Write out, word for word, every line from the one containing "Greenland | -7200000 | -2 |" through the final line of the records.
===============
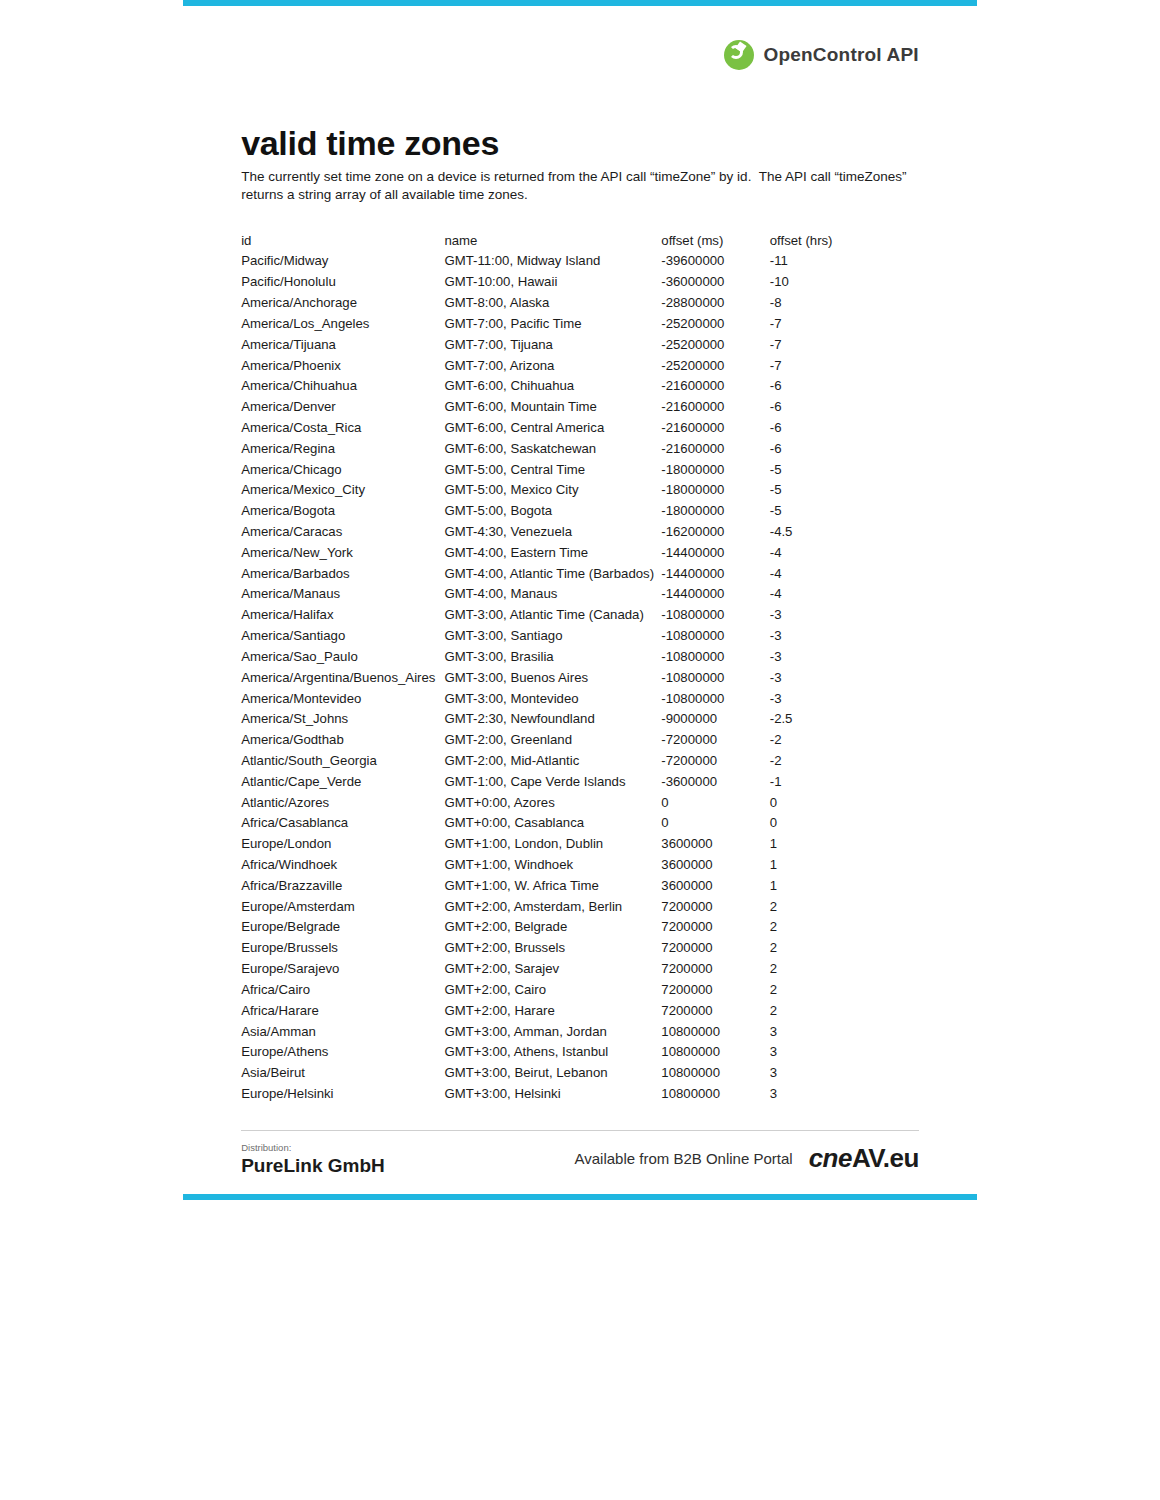OpenControl API
valid time zones
The currently set time zone on a device is returned from the API call “timeZone” by id. The API call “timeZones” returns a string array of all available time zones.
| id | name | offset (ms) | offset (hrs) |
| --- | --- | --- | --- |
| Pacific/Midway | GMT-11:00, Midway Island | -39600000 | -11 |
| Pacific/Honolulu | GMT-10:00, Hawaii | -36000000 | -10 |
| America/Anchorage | GMT-8:00, Alaska | -28800000 | -8 |
| America/Los_Angeles | GMT-7:00, Pacific Time | -25200000 | -7 |
| America/Tijuana | GMT-7:00, Tijuana | -25200000 | -7 |
| America/Phoenix | GMT-7:00, Arizona | -25200000 | -7 |
| America/Chihuahua | GMT-6:00, Chihuahua | -21600000 | -6 |
| America/Denver | GMT-6:00, Mountain Time | -21600000 | -6 |
| America/Costa_Rica | GMT-6:00, Central America | -21600000 | -6 |
| America/Regina | GMT-6:00, Saskatchewan | -21600000 | -6 |
| America/Chicago | GMT-5:00, Central Time | -18000000 | -5 |
| America/Mexico_City | GMT-5:00, Mexico City | -18000000 | -5 |
| America/Bogota | GMT-5:00, Bogota | -18000000 | -5 |
| America/Caracas | GMT-4:30, Venezuela | -16200000 | -4.5 |
| America/New_York | GMT-4:00, Eastern Time | -14400000 | -4 |
| America/Barbados | GMT-4:00, Atlantic Time (Barbados) | -14400000 | -4 |
| America/Manaus | GMT-4:00, Manaus | -14400000 | -4 |
| America/Halifax | GMT-3:00, Atlantic Time (Canada) | -10800000 | -3 |
| America/Santiago | GMT-3:00, Santiago | -10800000 | -3 |
| America/Sao_Paulo | GMT-3:00, Brasilia | -10800000 | -3 |
| America/Argentina/Buenos_Aires | GMT-3:00, Buenos Aires | -10800000 | -3 |
| America/Montevideo | GMT-3:00, Montevideo | -10800000 | -3 |
| America/St_Johns | GMT-2:30, Newfoundland | -9000000 | -2.5 |
| America/Godthab | GMT-2:00, Greenland | -7200000 | -2 |
| Atlantic/South_Georgia | GMT-2:00, Mid-Atlantic | -7200000 | -2 |
| Atlantic/Cape_Verde | GMT-1:00, Cape Verde Islands | -3600000 | -1 |
| Atlantic/Azores | GMT+0:00, Azores | 0 | 0 |
| Africa/Casablanca | GMT+0:00, Casablanca | 0 | 0 |
| Europe/London | GMT+1:00, London, Dublin | 3600000 | 1 |
| Africa/Windhoek | GMT+1:00, Windhoek | 3600000 | 1 |
| Africa/Brazzaville | GMT+1:00, W. Africa Time | 3600000 | 1 |
| Europe/Amsterdam | GMT+2:00, Amsterdam, Berlin | 7200000 | 2 |
| Europe/Belgrade | GMT+2:00, Belgrade | 7200000 | 2 |
| Europe/Brussels | GMT+2:00, Brussels | 7200000 | 2 |
| Europe/Sarajevo | GMT+2:00, Sarajev | 7200000 | 2 |
| Africa/Cairo | GMT+2:00, Cairo | 7200000 | 2 |
| Africa/Harare | GMT+2:00, Harare | 7200000 | 2 |
| Asia/Amman | GMT+3:00, Amman, Jordan | 10800000 | 3 |
| Europe/Athens | GMT+3:00, Athens, Istanbul | 10800000 | 3 |
| Asia/Beirut | GMT+3:00, Beirut, Lebanon | 10800000 | 3 |
| Europe/Helsinki | GMT+3:00, Helsinki | 10800000 | 3 |
Distribution: PureLink GmbH
Available from B2B Online Portal cne AV.eu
===============
### Response area
| America/Godthab | GMT-2:00, Greenland | -7200000 | -2 |
| Atlantic/South_Georgia | GMT-2:00, Mid-Atlantic | -7200000 | -2 |
| Atlantic/Cape_Verde | GMT-1:00, Cape Verde Islands | -3600000 | -1 |
| Atlantic/Azores | GMT+0:00, Azores | 0 | 0 |
| Africa/Casablanca | GMT+0:00, Casablanca | 0 | 0 |
| Europe/London | GMT+1:00, London, Dublin | 3600000 | 1 |
| Africa/Windhoek | GMT+1:00, Windhoek | 3600000 | 1 |
| Africa/Brazzaville | GMT+1:00, W. Africa Time | 3600000 | 1 |
| Europe/Amsterdam | GMT+2:00, Amsterdam, Berlin | 7200000 | 2 |
| Europe/Belgrade | GMT+2:00, Belgrade | 7200000 | 2 |
| Europe/Brussels | GMT+2:00, Brussels | 7200000 | 2 |
| Europe/Sarajevo | GMT+2:00, Sarajev | 7200000 | 2 |
| Africa/Cairo | GMT+2:00, Cairo | 7200000 | 2 |
| Africa/Harare | GMT+2:00, Harare | 7200000 | 2 |
| Asia/Amman | GMT+3:00, Amman, Jordan | 10800000 | 3 |
| Europe/Athens | GMT+3:00, Athens, Istanbul | 10800000 | 3 |
| Asia/Beirut | GMT+3:00, Beirut, Lebanon | 10800000 | 3 |
| Europe/Helsinki | GMT+3:00, Helsinki | 10800000 | 3 |
Distribution: PureLink GmbH
Available from B2B Online Portal cne AV.eu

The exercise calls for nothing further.